The three digit problem has four 'proper' solutions (135, 175, 518, 598) along with three improper solutions (1, 43, 63). Extending the problem to four digits with the sum being f(n=abcd) = a+b^2+c^3+c^4 gives three proper solutions (1306, 1676, 2427) along with the trivial improper solution of 1. How many solutions might there be for the equivalent five digit problem?
Or generating n from its digits rather than extracting digits from n (I like this less): print([n for a in range(1, 10) for b in range(0, 10) for c in range(0, 10) if (n:=100*a + 10*b + c) == a + b*b + c*c*c])
Here's the list of solutions for digit count up to 8 (interestingly, there are no solutions for 5, 6, or 8 digit numbers): 89 135 175 518 598 1306 1676 2427 2646798 It would be interesting to categorize which digit counts do have solutions.
there has to be a better approach than just listing cases.
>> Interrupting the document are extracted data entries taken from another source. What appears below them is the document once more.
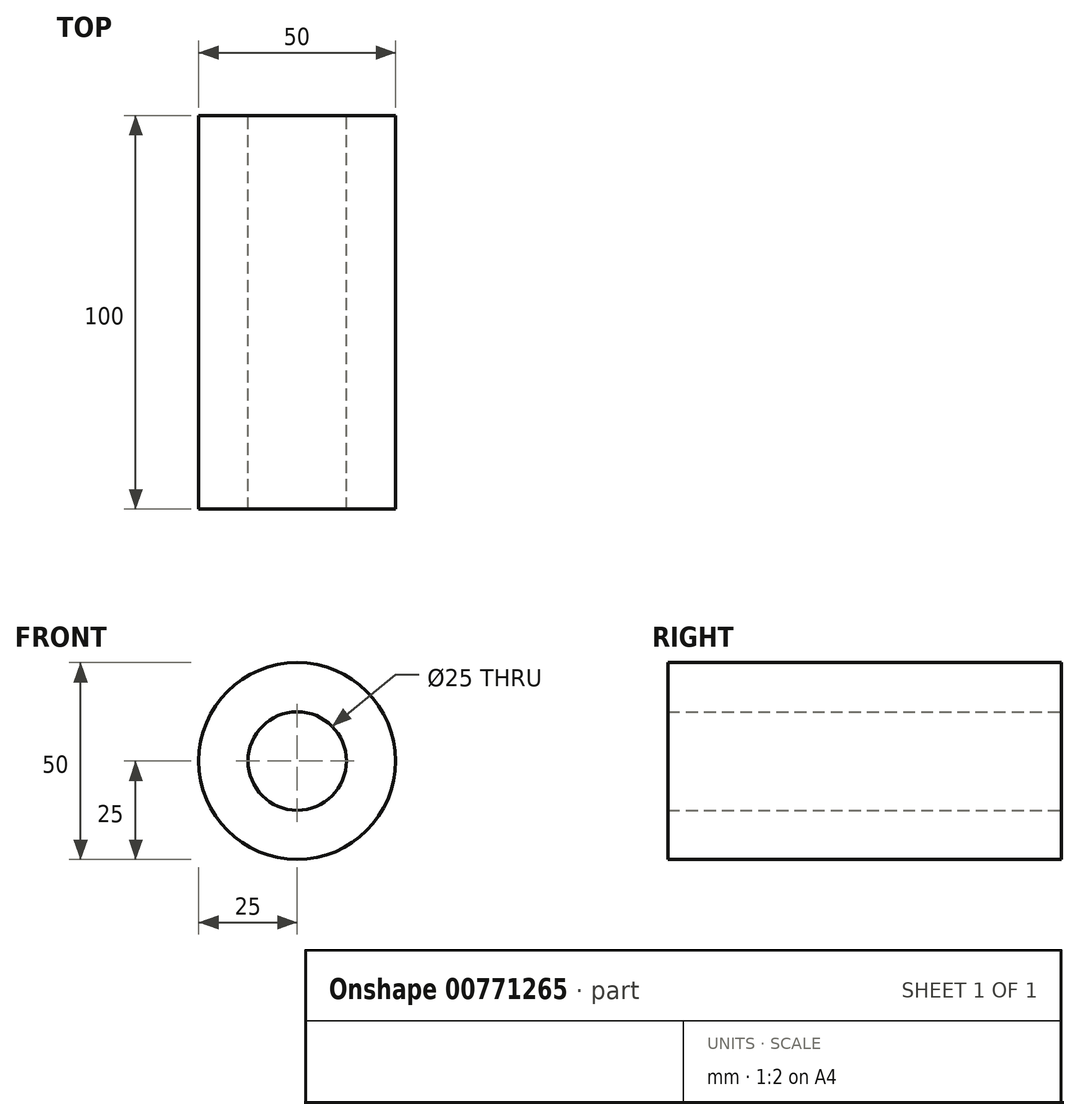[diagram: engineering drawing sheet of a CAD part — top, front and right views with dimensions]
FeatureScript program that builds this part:
annotation { "Feature Type Name" : "Feature", "Feature Type Description" : "" }
export const myFeature = defineFeature(function(context is Context, id is Id, definition is map)
    precondition{}
    {
        {
            var Q0;
            Q0=qCreatedBy(makeId("Front.planeOp"),FACE);
            var sketch = newSketch(context, id + "F0", { "sketchPlane" : qUnion([Q0])});
            skCircle(sketch, "E0", {"center": v(0, 0) * mm, "radius": 25 * mm});
            skCircle(sketch, "E1", {"center": v(0, 0) * mm, "radius": 12.5 * mm});
            skSolve(sketch);
        }
        {
            var Q0;
            Q0 = qSketchRegion(id + "F0", true);
            extrude(context, id + "F1", {"entities" : qUnion([Q0]), "endBound" : BoundingType.SYMMETRIC, "depth" : 100 * mm, "offsetDistance" : 25.4 * mm});
        }
    });
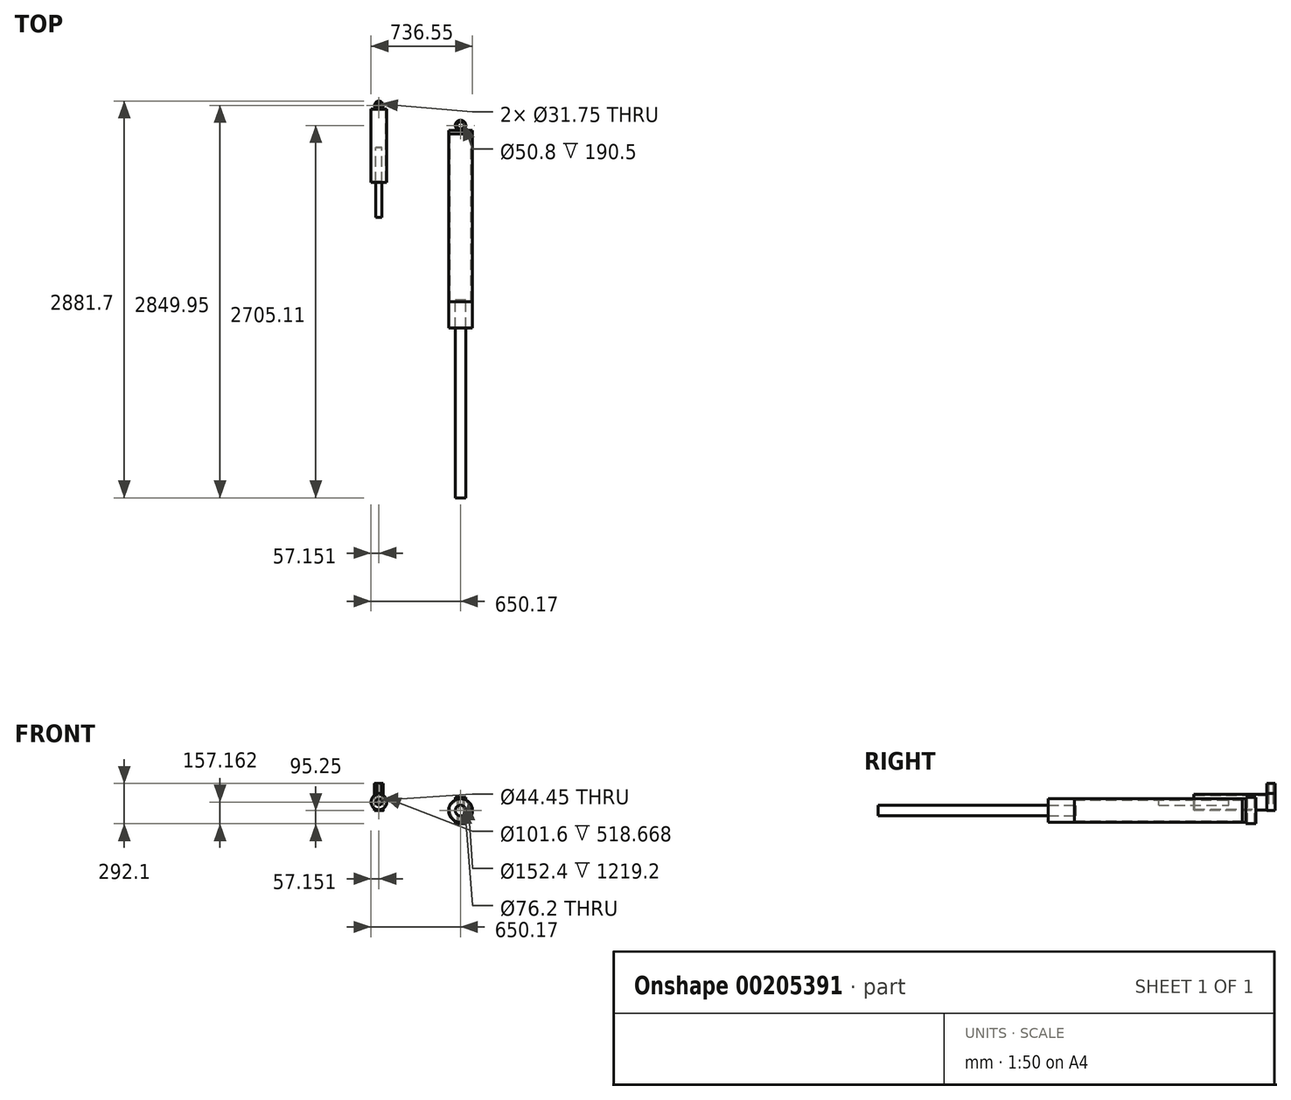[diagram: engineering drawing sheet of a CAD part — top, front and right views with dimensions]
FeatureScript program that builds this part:
annotation { "Feature Type Name" : "Feature", "Feature Type Description" : "" }
export const myFeature = defineFeature(function(context is Context, id is Id, definition is map)
    precondition{}
    {
        {
            var Q0;
            Q0=qCreatedBy(makeId("Front.planeOp"),FACE);
            var sketch = newSketch(context, id + "F0", { "sketchPlane" : qUnion([Q0])});
            skCircle(sketch, "E0", {"center": v(0, 0) * mm, "radius": 85.73 * mm});
            skCircle(sketch, "E1.0", {"center": v(0, 0) * mm, "radius": 76.2 * mm});
            skSolve(sketch);
        }
        {
            var Q0;
            Q0=makeQuery(id+"F0.imprint","IMPRINT",FACE,{"disambiguationData":[TD([[makeQuery(id+"F0.imprint","IMPRINT",EDGE,{"derivedFrom":sQuery(id+"F0.wireOp",EDGE,"E0")}),1.0]])]});
            extrude(context, id + "F1", {"entities" : qUnion([Q0]), "depth" : 1219.2 * mm});
        }
        {
            var Q0;
            Q0=makeQuery(id+"F1.opExtrude","CAP_FACE",FACE,{"disambiguationData":[OSD([sQuery(id+"F0.wireOp",EDGE,"E0"),sQuery(id+"F0.wireOp",EDGE,"E1.0")])],"isStart":false});
            var sketch = newSketch(context, id + "F2", { "sketchPlane" : qUnion([Q0])});
            skCircle(sketch, "E2", {"center": v(0, 0) * mm, "radius": 85.59 * mm});
            skCircle(sketch, "E3", {"center": v(0, 0) * mm, "radius": 38.1 * mm});
            skSolve(sketch);
        }
        {
            var Q0;
            Q0=makeQuery(id+"F2.imprint","IMPRINT",FACE,{"disambiguationData":[TD([[makeQuery(id+"F2.imprint","IMPRINT",EDGE,{"derivedFrom":sQuery(id+"F2.wireOp",EDGE,"E2")}),1.0]])]});
            var Q1;
            Q1=makeQuery(id+"F2.imprint","IMPRINT",FACE,{"disambiguationData":[TD([[makeQuery(id+"F2.imprint","IMPRINT",EDGE,{"derivedFrom":sQuery(id+"F2.wireOp",EDGE,"E3")}),-1.0]])]});
            extrude(context, id + "F3", {"entities" : qUnion([Q0, Q1]), "operationType" : NewBodyOperationType.ADD, "depth" : 190.5 * mm});
        }
        {
            var Q0;
            Q0=makeQuery(id+"F1.opExtrude","CAP_FACE",FACE,{"disambiguationData":[OSD([sQuery(id+"F0.wireOp",EDGE,"E0"),sQuery(id+"F0.wireOp",EDGE,"E1.0")])],"isStart":true});
            var sketch = newSketch(context, id + "F4", { "sketchPlane" : qUnion([Q0])});
            skCircle(sketch, "E4", {"center": v(0, 0) * mm, "radius": 86.38 * mm});
            skSolve(sketch);
        }
        {
            var Q0;
            Q0=makeQuery(id+"F4.imprint","IMPRINT",FACE,{"disambiguationData":[TD([[makeQuery(id+"F4.imprint","IMPRINT",EDGE,{"derivedFrom":sQuery(id+"F4.wireOp",EDGE,"E4")}),1.0]])]});
            var Q1;
            Q1=makeQuery(id+"F4.imprint","IMPRINT",FACE,{"disambiguationData":[TD([[makeQuery(id+"F4.imprint","IMPRINT",EDGE,{"derivedFrom":makeQuery(id+"F1.opExtrude","CAP_EDGE",EDGE,{"disambiguationData":[OSD([sQuery(id+"F0.wireOp",EDGE,"E0")])],"isStart":true})}),-1.0]])]});
            var Q2;
            Q2=makeQuery(id+"F4.imprint","IMPRINT",FACE,{"disambiguationData":[TD([[makeQuery(id+"F4.imprint","IMPRINT",EDGE,{"derivedFrom":makeQuery(id+"F1.opExtrude","CAP_EDGE",EDGE,{"disambiguationData":[OSD([sQuery(id+"F0.wireOp",EDGE,"E1.0")])],"isStart":true})}),-1.0]])]});
            extrude(context, id + "F5", {"entities" : qUnion([Q0, Q1, Q2]), "operationType" : NewBodyOperationType.ADD, "depth" : 25.4 * mm});
        }
        {
            var Q0;
            Q0=qCreatedBy(makeId("Top.planeOp"),FACE);
            var sketch = newSketch(context, id + "F6", { "sketchPlane" : qUnion([Q0])});
            skArc(sketch, "E5", {"start": v(15.23, 25.4) * mm, "mid": v(0, 98.42) * mm, "end": v(-15.23, 25.4) * mm});
            skCircle(sketch, "E6.0", {"center": v(0, 60.33) * mm, "radius": 25.4 * mm});
            skLineSegment(sketch, "E7", {"start": v(15.23, 25.4) * mm, "end": v(-15.23, 25.4) * mm});
            skSolve(sketch);
        }
        {
            var Q0;
            Q0=makeQuery(id+"F6.imprint","IMPRINT",FACE,{"disambiguationData":[TD([[makeQuery(id+"F6.imprint","IMPRINT",EDGE,{"derivedFrom":sQuery(id+"F6.wireOp",EDGE,"E5")}),1.0]])]});
            extrude(context, id + "F7", {"entities" : qUnion([Q0]), "depth" : 190.5 * mm, "symmetric" : true});
        }
        {
            var Q0;
            Q0=makeQuery(id+"F3.opExtrude","CAP_FACE",FACE,{"disambiguationData":[OSD([sQuery(id+"F2.wireOp",EDGE,"E2"),sQuery(id+"F2.wireOp",EDGE,"E3")])],"isStart":false});
            var sketch = newSketch(context, id + "F8", { "sketchPlane" : qUnion([Q0])});
            skCircle(sketch, "E8", {"center": v(0, 0) * mm, "radius": 38.1 * mm});
            skSolve(sketch);
        }
        {
            var Q0;
            Q0 = qSketchRegion(id + "F8", true);
            extrude(context, id + "F9", {"entities" : qUnion([Q0]), "depth" : 1235.07 * mm, "hasSecondDirection" : true, "secondDirectionOppositeDirection" : true, "secondDirectionDepth" : 203.2 * mm});
        }
        {
            var Q0;
            Q0=makeQuery(id+"F1.opExtrude","SWEPT_BODY",BODY,{"disambiguationData":[OSD([sQuery(id+"F0.wireOp",EDGE,"E0"),sQuery(id+"F0.wireOp",EDGE,"E1.0")])]});
            transform(context, id + "F10", {"entities" : qUnion([Q0]), "transformType" : TransformType.TRANSLATION_3D, "dx" : -444.5 * mm, "dy" : 0 * mm, "dz" : 0 * mm, "makeCopy" : true});
        }
        {
            var Q0;
            Q0=makeQuery(id+"F7.opExtrude","SWEPT_BODY",BODY,{"disambiguationData":[OSD([sQuery(id+"F6.wireOp",EDGE,"E5"),sQuery(id+"F6.wireOp",EDGE,"E6.0"),sQuery(id+"F6.wireOp",EDGE,"E7")])]});
            transform(context, id + "F11", {"entities" : qUnion([Q0]), "transformType" : TransformType.TRANSLATION_3D, "dx" : -347.98 * mm, "dy" : 0 * mm, "dz" : 0 * mm, "makeCopy" : true});
        }
        {
            var Q0;
            Q0=makeQuery(id+"F9.opExtrude","SWEPT_BODY",BODY,{"disambiguationData":[OSD([sQuery(id+"F8.wireOp",EDGE,"E8")])]});
            transform(context, id + "F12", {"entities" : qUnion([Q0]), "transformType" : TransformType.TRANSLATION_3D, "dx" : -424.18 * mm, "dy" : 0 * mm, "dz" : 0 * mm, "makeCopy" : true});
        }
        {
            var Q0;
            Q0=makeQuery(id+"F12.opPattern","COPY",BODY,{"derivedFrom":makeQuery(id+"F9.opExtrude","SWEPT_BODY",BODY,{"disambiguationData":[OSD([sQuery(id+"F8.wireOp",EDGE,"E8")])]}),"instanceName":"1"});
            deleteBodies(context, id + "F13", {"entities" : qUnion([Q0])});
        }
        {
            var Q0;
            Q0=makeQuery(id+"F10.opPattern","COPY",BODY,{"derivedFrom":makeQuery(id+"F1.opExtrude","SWEPT_BODY",BODY,{"disambiguationData":[OSD([sQuery(id+"F0.wireOp",EDGE,"E0"),sQuery(id+"F0.wireOp",EDGE,"E1.0")])]}),"instanceName":"1"});
            deleteBodies(context, id + "F14", {"entities" : qUnion([Q0])});
        }
        {
            var Q0;
            Q0=makeQuery(id+"F11.opPattern","COPY",BODY,{"derivedFrom":makeQuery(id+"F7.opExtrude","SWEPT_BODY",BODY,{"disambiguationData":[OSD([sQuery(id+"F6.wireOp",EDGE,"E5"),sQuery(id+"F6.wireOp",EDGE,"E6.0"),sQuery(id+"F6.wireOp",EDGE,"E7")])]}),"instanceName":"1"});
            deleteBodies(context, id + "F15", {"entities" : qUnion([Q0])});
        }
        {
            var Q0;
            Q0=qCreatedBy(makeId("Top.planeOp"),FACE);
            var sketch = newSketch(context, id + "F16", { "sketchPlane" : qUnion([Q0])});
            skArc(sketch, "E9", {"start": v(-575.8, 178.5) * mm, "mid": v(-593.02, 236.92) * mm, "end": v(-610.25, 178.5) * mm});
            skCircle(sketch, "E10.0", {"center": v(-593.02, 205.17) * mm, "radius": 15.88 * mm});
            skLineSegment(sketch, "E11", {"start": v(-610.25, 178.5) * mm, "end": v(-575.8, 178.5) * mm});
            skSolve(sketch);
        }
        {
            var Q0;
            Q0=makeQuery(id+"F16.imprint","IMPRINT",FACE,{"disambiguationData":[TD([[makeQuery(id+"F16.imprint","IMPRINT",EDGE,{"derivedFrom":sQuery(id+"F16.wireOp",EDGE,"E9")}),1.0]])]});
            extrude(context, id + "F17", {"entities" : qUnion([Q0]), "depth" : 123.82 * mm});
        }
        {
            var Q0;
            Q0=makeQuery(id+"F17.opExtrude","CAP_FACE",FACE,{"disambiguationData":[OSD([sQuery(id+"F16.wireOp",EDGE,"E9"),sQuery(id+"F16.wireOp",EDGE,"E10.0")])],"isStart":false});
            extrude(context, id + "F18", {"entities" : qUnion([Q0]), "depth" : 73.02 * mm});
        }
        {
            var Q0;
            Q0=makeQuery(id+"F17.opExtrude","SWEPT_FACE",FACE,{"disambiguationData":[OSD([sQuery(id+"F16.wireOp",EDGE,"E11")])]});
            var sketch = newSketch(context, id + "F19", { "sketchPlane" : qUnion([Q0])});
            skCircle(sketch, "E12", {"center": v(-593.02, 61.91) * mm, "radius": 57.15 * mm});
            skPoint(sketch, "E12.centerSnap0", {"position": v(-593.02, 0) * mm});
            skPoint(sketch, "E12.centerSnap1", {"position": v(-610.25, 61.91) * mm});
            skCircle(sketch, "E13.0", {"center": v(-593.02, 61.91) * mm, "radius": 50.8 * mm});
            skSolve(sketch);
        }
        {
            var Q0;
            {var subQ0=sQuery(id+"F19.wireOp",EDGE,"E12");var subQ1=sQuery(id+"F16.wireOp",EDGE,"E11");var subQ2=sQuery(id+"F16.wireOp",EDGE,"E9");var subQ3=makeQuery(id+"F17.opExtrude","SWEPT_EDGE",EDGE,{"disambiguationData":[OSD([subQ2,subQ1]),TDD([makeQuery(id+"F16.imprint","INTERSECT",VERTEX,{"disambiguationData":[OD(1.0)],"derivedFrom":[subQ2,subQ1]})])]});var subQ4=makeQuery(id+"F19.imprint","INTERSECT",VERTEX,{"disambiguationData":[OD(0.0)],"derivedFrom":[subQ3,subQ0]});Q0=makeQuery(id+"F19.imprint","IMPRINT",FACE,{"disambiguationData":[TD([[makeQuery(id+"F19.imprint","IMPRINT",EDGE,{"disambiguationData":[TD([[subQ4,-1.0]])],"derivedFrom":subQ0}),1.0]])]});}
            var Q1;
            {var subQ0=sQuery(id+"F19.wireOp",EDGE,"E12");var subQ1=sQuery(id+"F16.wireOp",EDGE,"E11");var subQ2=sQuery(id+"F16.wireOp",EDGE,"E9");var subQ3=makeQuery(id+"F17.opExtrude","SWEPT_EDGE",EDGE,{"disambiguationData":[OSD([subQ2,subQ1]),TDD([makeQuery(id+"F16.imprint","INTERSECT",VERTEX,{"disambiguationData":[OD(1.0)],"derivedFrom":[subQ2,subQ1]})])]});var subQ4=makeQuery(id+"F19.imprint","INTERSECT",VERTEX,{"disambiguationData":[OD(1.0)],"derivedFrom":[subQ3,subQ0]});Q1=makeQuery(id+"F19.imprint","IMPRINT",FACE,{"disambiguationData":[TD([[makeQuery(id+"F19.imprint","IMPRINT",EDGE,{"disambiguationData":[TD([[subQ4,-1.0]])],"derivedFrom":subQ0}),1.0]])]});}
            var Q2;
            {var subQ0=sQuery(id+"F19.wireOp",EDGE,"E12");var subQ1=sQuery(id+"F16.wireOp",EDGE,"E11");var subQ2=sQuery(id+"F16.wireOp",EDGE,"E9");var subQ3=makeQuery(id+"F17.opExtrude","SWEPT_EDGE",EDGE,{"disambiguationData":[OSD([subQ2,subQ1]),TDD([makeQuery(id+"F16.imprint","INTERSECT",VERTEX,{"disambiguationData":[OD(1.0)],"derivedFrom":[subQ2,subQ1]})])]});var subQ4=makeQuery(id+"F19.imprint","INTERSECT",VERTEX,{"disambiguationData":[OD(0.0)],"derivedFrom":[subQ3,subQ0]});Q2=makeQuery(id+"F19.imprint","IMPRINT",FACE,{"disambiguationData":[TD([[makeQuery(id+"F19.imprint","IMPRINT",EDGE,{"disambiguationData":[TD([[subQ4,1.0]])],"derivedFrom":subQ0}),1.0]])]});}
            var Q3;
            {var subQ0=sQuery(id+"F19.wireOp",EDGE,"E12");var subQ1=sQuery(id+"F16.wireOp",EDGE,"E11");var subQ2=sQuery(id+"F16.wireOp",EDGE,"E9");var subQ3=makeQuery(id+"F17.opExtrude","SWEPT_EDGE",EDGE,{"disambiguationData":[OSD([subQ2,subQ1]),TDD([makeQuery(id+"F16.imprint","INTERSECT",VERTEX,{"disambiguationData":[OD(0.0)],"derivedFrom":[subQ2,subQ1]})])]});var subQ4=makeQuery(id+"F19.imprint","INTERSECT",VERTEX,{"disambiguationData":[OD(0.0)],"derivedFrom":[subQ3,subQ0]});Q3=makeQuery(id+"F19.imprint","IMPRINT",FACE,{"disambiguationData":[TD([[makeQuery(id+"F19.imprint","IMPRINT",EDGE,{"disambiguationData":[TD([[subQ4,1.0]])],"derivedFrom":subQ0}),1.0]])]});}
            extrude(context, id + "F20", {"entities" : qUnion([Q0, Q1, Q2, Q3]), "depth" : 531.37 * mm});
        }
        {
            var Q0;
            Q0=makeQuery(id+"F20.opExtrude","CAP_FACE",FACE,{"disambiguationData":[OSD([sQuery(id+"F19.wireOp",EDGE,"E12"),sQuery(id+"F19.wireOp",EDGE,"E13.0")])],"isStart":true});
            var sketch = newSketch(context, id + "F21", { "sketchPlane" : qUnion([Q0])});
            skCircle(sketch, "E14", {"center": v(593.02, 61.91) * mm, "radius": 57.15 * mm});
            skSolve(sketch);
        }
        {
            var Q0;
            Q0 = qSketchRegion(id + "F21", true);
            extrude(context, id + "F22", {"entities" : qUnion([Q0]), "operationType" : NewBodyOperationType.ADD, "oppositeDirection" : true, "depth" : 6.35 * mm});
        }
        {
            var Q0;
            Q0=makeQuery(id+"F20.opExtrude","CAP_FACE",FACE,{"disambiguationData":[OSD([sQuery(id+"F19.wireOp",EDGE,"E12"),sQuery(id+"F19.wireOp",EDGE,"E13.0")])],"isStart":false});
            var sketch = newSketch(context, id + "F23", { "sketchPlane" : qUnion([Q0])});
            skCircle(sketch, "E15", {"center": v(-593.02, 61.91) * mm, "radius": 56.77 * mm});
            skSolve(sketch);
        }
        {
            var Q0;
            Q0 = qSketchRegion(id + "F23", true);
            extrude(context, id + "F24", {"entities" : qUnion([Q0]), "operationType" : NewBodyOperationType.ADD, "oppositeDirection" : true, "depth" : 6.35 * mm});
        }
        {
            var Q0;
            Q0=makeQuery(id+"F24.boolean.opBoolean","MERGE",FACE,{"derivedFrom":[makeQuery(id+"F20.opExtrude","CAP_FACE",FACE,{"disambiguationData":[OSD([sQuery(id+"F19.wireOp",EDGE,"E12"),sQuery(id+"F19.wireOp",EDGE,"E13.0")])],"isStart":false}),makeQuery(id+"F24.opExtrude","CAP_FACE",FACE,{"disambiguationData":[OSD([sQuery(id+"F23.wireOp",EDGE,"E15")])],"isStart":true})]});
            var sketch = newSketch(context, id + "F25", { "sketchPlane" : qUnion([Q0])});
            skCircle(sketch, "E16", {"center": v(-593.02, 61.91) * mm, "radius": 22.23 * mm});
            skSolve(sketch);
        }
        {
            var Q0;
            Q0=makeQuery(id+"F25.imprint","IMPRINT",FACE,{"disambiguationData":[TD([[makeQuery(id+"F25.imprint","IMPRINT",EDGE,{"derivedFrom":sQuery(id+"F25.wireOp",EDGE,"E16")}),1.0]])]});
            extrude(context, id + "F26", {"entities" : qUnion([Q0]), "depth" : 508 * mm, "symmetric" : true});
        }
        {
            var Q0;
            Q0=makeQuery(id+"F26.opExtrude","SWEPT_BODY",BODY,{"disambiguationData":[OSD([sQuery(id+"F25.wireOp",EDGE,"E16")])]});
            var Q1;
            Q1=makeQuery(id+"F17.opExtrude","SWEPT_BODY",BODY,{"disambiguationData":[OSD([sQuery(id+"F16.wireOp",EDGE,"E9"),sQuery(id+"F16.wireOp",EDGE,"E10.0"),sQuery(id+"F16.wireOp",EDGE,"E11")])]});
            booleanBodies(context, id + "F27", {"operationType" : BooleanOperationType.SUBTRACTION, "tools" : qUnion([Q0]), "targets" : qUnion([Q1]), "keepTools" : true});
        }
    });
I do think it'll boil down to listing cases, but i think we should be able to do some analysis to reduce the no. of cases to check.
I couldn't find any additional periodic points for 2-digit and 3-digit functions. However, I did find the longest chains: 896 - 305 -> 128 995 - 215 -> 128 And then, the sequence continues as follows: 128 - 517 - 349 - 748 - 535 - 139 - 739 - 745 - 148 - 529 - 738 - 528 - 521 -> 10 = a good place to stop.
Hi Michael, I've been watching your channel for a while and I've big fan of your videos! I have a problem suggestion that I thik could make for a good video idea. My Linear Algebra teacher had a couple of exercises about matrices and linear systems reduced mod p. 3 years later and I've never been able to solve one of these whch asked how many m by n matrices whose entries where reduced mod 2 had rank 1. I'm not sure if this is how you usually take problem suggestions, or if the problem is actually simple and I'm just being dumb, but I think the whole idea would make for a nice video.
First reaction is, why do the powers in that manner (left to right)? This forces knowing in advance the number of digits of the source number. Doing it right to left would create one single function that works for source numbers regardless of their number of digits... Weird
Because you would never get any solution besides single digit numbers. Notice that 10^n*x_n + ... + 10*x_1 + x_0 > x_n^(n+1) + ... + x_1^2 + x_0 for all n > 1 since x_0,...,x_n are digits and therefore smaller than 10
@neomorphicduck idiocy is yours... I probably have more math degrees than you do. One of math's interest is purpose, this specific problem is rather useless
An easy method readily springs to mind: write a program to test the cases. There's only 900, so you needn't even spend time looking for a subtle way to save time. Programming is skill not valued highly enough by mathematicians. If the person who composed the question didn't intend to test the pupils' proficiency in that skill, they shouldn't have composed a question like that.